Extracted entries:
◆ ◆ ◆ ◆ ◆ ◆ ◆

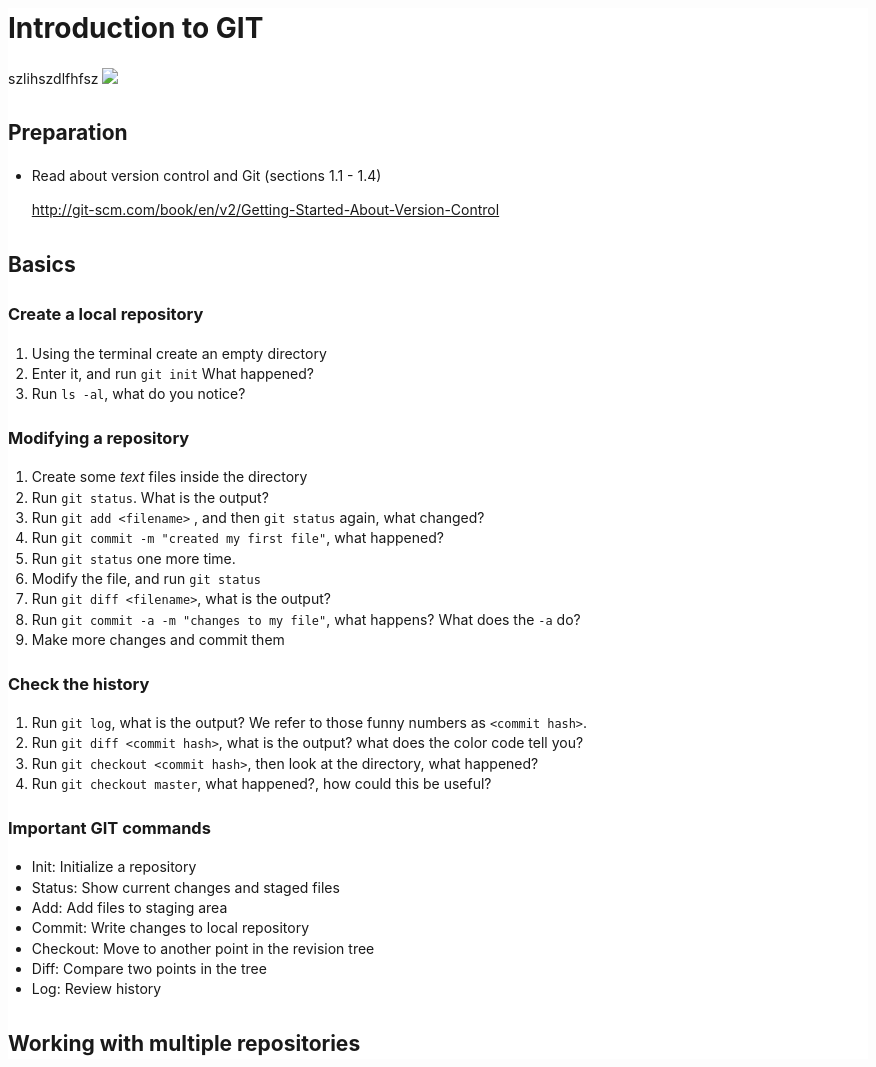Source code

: # Introduction to GIT
szlihszdlfhfsz
![](https://imgs.xkcd.com/comics/git_2x.png)

## Preparation

- Read about version control and Git (sections 1.1 - 1.4)

  http://git-scm.com/book/en/v2/Getting-Started-About-Version-Control 

## Basics

### Create a local repository

1. Using the terminal create an empty directory 
2. Enter it, and run  `git init` 
   What happened?
3. Run `ls -al`, what do you notice?

### Modifying a repository

1. Create some *text* files inside the directory
2. Run `git status`. What is the output?
3. Run `git add <filename>` , and then `git status` again, what changed?
4. Run `git commit -m "created my first file"`, what happened?
5. Run `git status` one more time.
6. Modify the file, and run `git status`
7. Run `git diff <filename>`, what is the output?
8. Run `git commit -a -m "changes to my file"`, what happens? What does the `-a` do?
9. Make more changes and commit them

### Check the history

1. Run `git log`, what is the output? We refer to those funny numbers as `<commit hash>`.
2. Run `git diff <commit hash>`, what is the output? what does the color code tell you?
3. Run `git checkout <commit hash>`, then look at the directory, what happened?
4. Run `git checkout master`, what happened?, how could this be useful?


### Important GIT commands

- Init: Initialize a repository
- Status: Show current changes and staged files
- Add: Add files to staging area
- Commit: Write changes to local repository
- Checkout: Move to another point in the revision tree
- Diff: Compare two points in the tree
- Log: Review history


## Working with multiple repositories
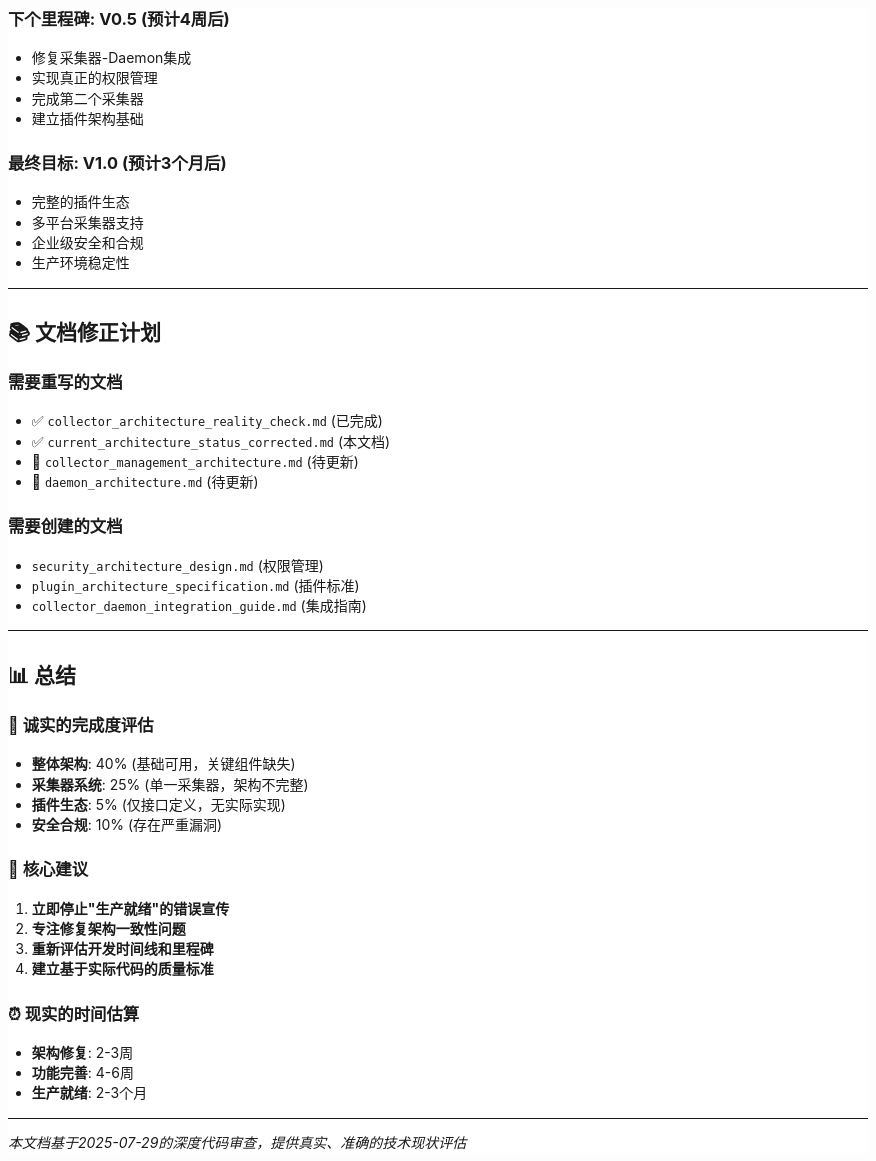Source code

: ### 下个里程碑: V0.5 (预计4周后)
- 修复采集器-Daemon集成
- 实现真正的权限管理
- 完成第二个采集器
- 建立插件架构基础

### 最终目标: V1.0 (预计3个月后)
- 完整的插件生态
- 多平台采集器支持
- 企业级安全和合规
- 生产环境稳定性

---

## 📚 **文档修正计划**

### 需要重写的文档
- ✅ `collector_architecture_reality_check.md` (已完成)
- ✅ `current_architecture_status_corrected.md` (本文档)
- 🔄 `collector_management_architecture.md` (待更新)
- 🔄 `daemon_architecture.md` (待更新)

### 需要创建的文档  
- `security_architecture_design.md` (权限管理)
- `plugin_architecture_specification.md` (插件标准)
- `collector_daemon_integration_guide.md` (集成指南)

---

## 📊 **总结**

### 💯 **诚实的完成度评估**
- **整体架构**: 40% (基础可用，关键组件缺失)
- **采集器系统**: 25% (单一采集器，架构不完整)
- **插件生态**: 5% (仅接口定义，无实际实现)
- **安全合规**: 10% (存在严重漏洞)

### 🎯 **核心建议**
1. **立即停止"生产就绪"的错误宣传**
2. **专注修复架构一致性问题**  
3. **重新评估开发时间线和里程碑**
4. **建立基于实际代码的质量标准**

### ⏰ **现实的时间估算**
- **架构修复**: 2-3周
- **功能完善**: 4-6周  
- **生产就绪**: 2-3个月

---

*本文档基于2025-07-29的深度代码审查，提供真实、准确的技术现状评估*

◆ ◆ ◆ ◆ ◆ ◆ ◆

Your goal:
Print all of the data above again, word for word, and leave the pictures out of your answer.

Exercise answer:
Source code

: # Introduction to GIT
szlihszdlfhfsz
![](https://imgs.xkcd.com/comics/git_2x.png)

## Preparation

- Read about version control and Git (sections 1.1 - 1.4)

  http://git-scm.com/book/en/v2/Getting-Started-About-Version-Control 

## Basics

### Create a local repository

1. Using the terminal create an empty directory 
2. Enter it, and run  `git init` 
   What happened?
3. Run `ls -al`, what do you notice?

### Modifying a repository

1. Create some *text* files inside the directory
2. Run `git status`. What is the output?
3. Run `git add <filename>` , and then `git status` again, what changed?
4. Run `git commit -m "created my first file"`, what happened?
5. Run `git status` one more time.
6. Modify the file, and run `git status`
7. Run `git diff <filename>`, what is the output?
8. Run `git commit -a -m "changes to my file"`, what happens? What does the `-a` do?
9. Make more changes and commit them

### Check the history

1. Run `git log`, what is the output? We refer to those funny numbers as `<commit hash>`.
2. Run `git diff <commit hash>`, what is the output? what does the color code tell you?
3. Run `git checkout <commit hash>`, then look at the directory, what happened?
4. Run `git checkout master`, what happened?, how could this be useful?


### Important GIT commands

- Init: Initialize a repository
- Status: Show current changes and staged files
- Add: Add files to staging area
- Commit: Write changes to local repository
- Checkout: Move to another point in the revision tree
- Diff: Compare two points in the tree
- Log: Review history


## Working with multiple repositories
Source code

: ### 下个里程碑: V0.5 (预计4周后)
- 修复采集器-Daemon集成
- 实现真正的权限管理
- 完成第二个采集器
- 建立插件架构基础

### 最终目标: V1.0 (预计3个月后)
- 完整的插件生态
- 多平台采集器支持
- 企业级安全和合规
- 生产环境稳定性

---

## 📚 **文档修正计划**

### 需要重写的文档
- ✅ `collector_architecture_reality_check.md` (已完成)
- ✅ `current_architecture_status_corrected.md` (本文档)
- 🔄 `collector_management_architecture.md` (待更新)
- 🔄 `daemon_architecture.md` (待更新)

### 需要创建的文档  
- `security_architecture_design.md` (权限管理)
- `plugin_architecture_specification.md` (插件标准)
- `collector_daemon_integration_guide.md` (集成指南)

---

## 📊 **总结**

### 💯 **诚实的完成度评估**
- **整体架构**: 40% (基础可用，关键组件缺失)
- **采集器系统**: 25% (单一采集器，架构不完整)
- **插件生态**: 5% (仅接口定义，无实际实现)
- **安全合规**: 10% (存在严重漏洞)

### 🎯 **核心建议**
1. **立即停止"生产就绪"的错误宣传**
2. **专注修复架构一致性问题**  
3. **重新评估开发时间线和里程碑**
4. **建立基于实际代码的质量标准**

### ⏰ **现实的时间估算**
- **架构修复**: 2-3周
- **功能完善**: 4-6周  
- **生产就绪**: 2-3个月

---

*本文档基于2025-07-29的深度代码审查，提供真实、准确的技术现状评估*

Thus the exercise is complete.